5) Do you plan to provide guidance or best practices on screencast production?

Yes, if there's demand. I take it there might be. :-)


Appreciate the insights.

> Yes, if there's demand. I take it there might be. :-)

Customers of softcover.io may be more comfortable spending $150 on additional bundles if there was a well-defined baseline for screencast quality. The pitch to potential authors and customers is to emulate the sales/quality success of the Rails tutorial, so it's in the interest of all parties (platform, customers, authors) to see that baseline met or exceeded.

Edit: will the "powered by softcover" banner/footer be required for authors publishing on their own ___domain? If so, it would help all authors if the link was directed to a list of domains "powered by softcover", rather than a pitch for softcover itself.


Customers of softcover.io

The idea is that Softcover's customers are the authors, much like WordPress's customers are bloggers. Purchasers of an author's products should notice the Softcover name only incidentally. We want to help authors build their own brands.

will the "powered by softcover" banner/footer be required for authors publishing on their own ___domain?

No, authors can optionally remove the footer.


> We want to help authors build their own brands.

Don't underestimate the assistance that your brand can give to the brands of your authors. While toolsets for e-publishing may not act as editorial gateways, they still exercise a form of affinity/aesthetic filtering that can provide a discovery signal to book buyers.

Even a quick browse of the leanpub site (cited elsewhere in this thread) showed a clear difference from softcover viewing aesthetics. Over time, you may discover a correlation between "authors who liked the softcover toolchain" and "readers who buy from more than one softcover author". That would last until word got out, then you would have a flood of new authors who were attracted primarily by revenue opportunity, not toolchain/distribution aesthetics.

BTW, it's quite informative whether someone chooses to publish on WordPress, Blogspot, Tumblr, statically-generated html, or Facebook.


I can't speak for softcover or mhartl, but I made the jump to self publishing via leanpub for http://wewut . I haven't sold enough copies to make an impressive amount of money, but I've sold enough that I don't feel like writing the book was a complete waste of time.

1) I've found that supplementing material makes a massive difference in sales. However, when you see a larger percentage of the revenue, you definitely feel more inclined to create supplementing material

2) wewut isn't tied to fast moving software at all.

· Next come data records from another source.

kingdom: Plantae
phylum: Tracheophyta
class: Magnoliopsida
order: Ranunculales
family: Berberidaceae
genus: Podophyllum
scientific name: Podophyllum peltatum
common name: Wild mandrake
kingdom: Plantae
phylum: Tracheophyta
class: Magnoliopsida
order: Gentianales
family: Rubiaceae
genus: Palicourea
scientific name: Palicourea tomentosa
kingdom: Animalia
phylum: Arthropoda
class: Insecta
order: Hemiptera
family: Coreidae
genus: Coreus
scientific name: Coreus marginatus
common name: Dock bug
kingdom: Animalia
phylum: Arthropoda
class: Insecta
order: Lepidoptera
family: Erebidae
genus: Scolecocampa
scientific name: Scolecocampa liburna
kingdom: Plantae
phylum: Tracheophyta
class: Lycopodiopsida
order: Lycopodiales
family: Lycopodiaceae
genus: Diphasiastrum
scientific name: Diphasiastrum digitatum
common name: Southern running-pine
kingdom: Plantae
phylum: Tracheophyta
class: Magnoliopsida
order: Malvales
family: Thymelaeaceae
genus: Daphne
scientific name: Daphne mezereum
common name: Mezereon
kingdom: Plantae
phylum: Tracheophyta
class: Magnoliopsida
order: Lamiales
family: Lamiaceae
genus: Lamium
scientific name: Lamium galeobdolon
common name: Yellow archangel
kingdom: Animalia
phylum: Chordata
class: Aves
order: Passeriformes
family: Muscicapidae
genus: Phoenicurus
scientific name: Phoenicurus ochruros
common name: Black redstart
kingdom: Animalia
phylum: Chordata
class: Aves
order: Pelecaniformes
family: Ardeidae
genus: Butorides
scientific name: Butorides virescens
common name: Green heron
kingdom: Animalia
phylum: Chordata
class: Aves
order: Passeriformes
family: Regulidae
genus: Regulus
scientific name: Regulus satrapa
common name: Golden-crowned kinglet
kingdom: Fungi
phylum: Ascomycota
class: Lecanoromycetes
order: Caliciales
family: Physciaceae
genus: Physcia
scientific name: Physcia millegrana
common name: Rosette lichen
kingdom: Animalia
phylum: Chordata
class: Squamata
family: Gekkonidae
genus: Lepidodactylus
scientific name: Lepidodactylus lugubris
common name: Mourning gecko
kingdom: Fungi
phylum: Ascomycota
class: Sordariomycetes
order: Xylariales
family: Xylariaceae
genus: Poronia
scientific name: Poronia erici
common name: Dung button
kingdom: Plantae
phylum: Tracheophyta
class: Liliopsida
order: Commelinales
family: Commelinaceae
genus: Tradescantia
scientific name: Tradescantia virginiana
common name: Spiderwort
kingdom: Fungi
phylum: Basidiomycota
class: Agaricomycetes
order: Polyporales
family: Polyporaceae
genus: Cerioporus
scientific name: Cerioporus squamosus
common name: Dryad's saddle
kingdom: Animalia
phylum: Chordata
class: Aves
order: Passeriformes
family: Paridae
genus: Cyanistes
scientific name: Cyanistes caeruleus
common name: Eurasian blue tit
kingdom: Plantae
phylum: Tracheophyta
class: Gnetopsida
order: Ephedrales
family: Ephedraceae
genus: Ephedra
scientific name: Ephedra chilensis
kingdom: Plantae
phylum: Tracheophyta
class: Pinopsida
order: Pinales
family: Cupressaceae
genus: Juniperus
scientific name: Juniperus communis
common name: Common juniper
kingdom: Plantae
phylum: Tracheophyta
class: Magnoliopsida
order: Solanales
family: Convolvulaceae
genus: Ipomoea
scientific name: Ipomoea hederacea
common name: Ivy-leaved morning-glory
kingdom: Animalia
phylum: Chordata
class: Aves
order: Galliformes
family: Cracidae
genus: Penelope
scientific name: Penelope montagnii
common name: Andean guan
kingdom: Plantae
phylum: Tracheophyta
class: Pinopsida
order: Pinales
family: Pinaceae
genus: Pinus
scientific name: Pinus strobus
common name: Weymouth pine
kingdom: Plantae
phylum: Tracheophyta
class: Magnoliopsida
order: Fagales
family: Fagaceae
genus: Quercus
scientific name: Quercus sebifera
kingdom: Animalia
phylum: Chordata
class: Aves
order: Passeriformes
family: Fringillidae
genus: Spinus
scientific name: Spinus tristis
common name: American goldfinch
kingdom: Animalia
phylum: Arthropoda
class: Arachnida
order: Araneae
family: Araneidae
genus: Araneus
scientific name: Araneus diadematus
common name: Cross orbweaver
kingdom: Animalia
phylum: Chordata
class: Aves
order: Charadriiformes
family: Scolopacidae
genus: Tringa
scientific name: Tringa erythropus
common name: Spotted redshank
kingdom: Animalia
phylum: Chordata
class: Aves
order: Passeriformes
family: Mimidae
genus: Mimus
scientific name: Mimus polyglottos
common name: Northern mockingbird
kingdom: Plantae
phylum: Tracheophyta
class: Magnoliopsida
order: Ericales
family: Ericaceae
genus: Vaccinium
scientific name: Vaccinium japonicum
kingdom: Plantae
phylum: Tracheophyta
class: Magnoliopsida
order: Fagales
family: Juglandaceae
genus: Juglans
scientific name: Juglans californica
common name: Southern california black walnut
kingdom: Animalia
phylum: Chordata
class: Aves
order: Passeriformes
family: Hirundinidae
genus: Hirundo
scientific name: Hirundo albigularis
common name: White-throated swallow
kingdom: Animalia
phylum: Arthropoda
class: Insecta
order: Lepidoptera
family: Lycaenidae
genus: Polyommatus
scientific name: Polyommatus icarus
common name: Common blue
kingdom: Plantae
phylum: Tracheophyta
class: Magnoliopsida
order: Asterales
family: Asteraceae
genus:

I wouldn't consider that a necessity, though it does help ensure future editions

3) For some reason, self published materials seem to pop up less on piracy sites. Google a professionally published book and it's easy to find a free copy. The same hasn't been true for the leanpub books I've searched for.

4) Is it even worth the effort these days?

5) There's a bunch of stuff out there on this topic already - a quick search should get you plenty of pointers. Screencasts have been around awhile. Don't skimp on audio equipment has always been the #1 advice I've seen.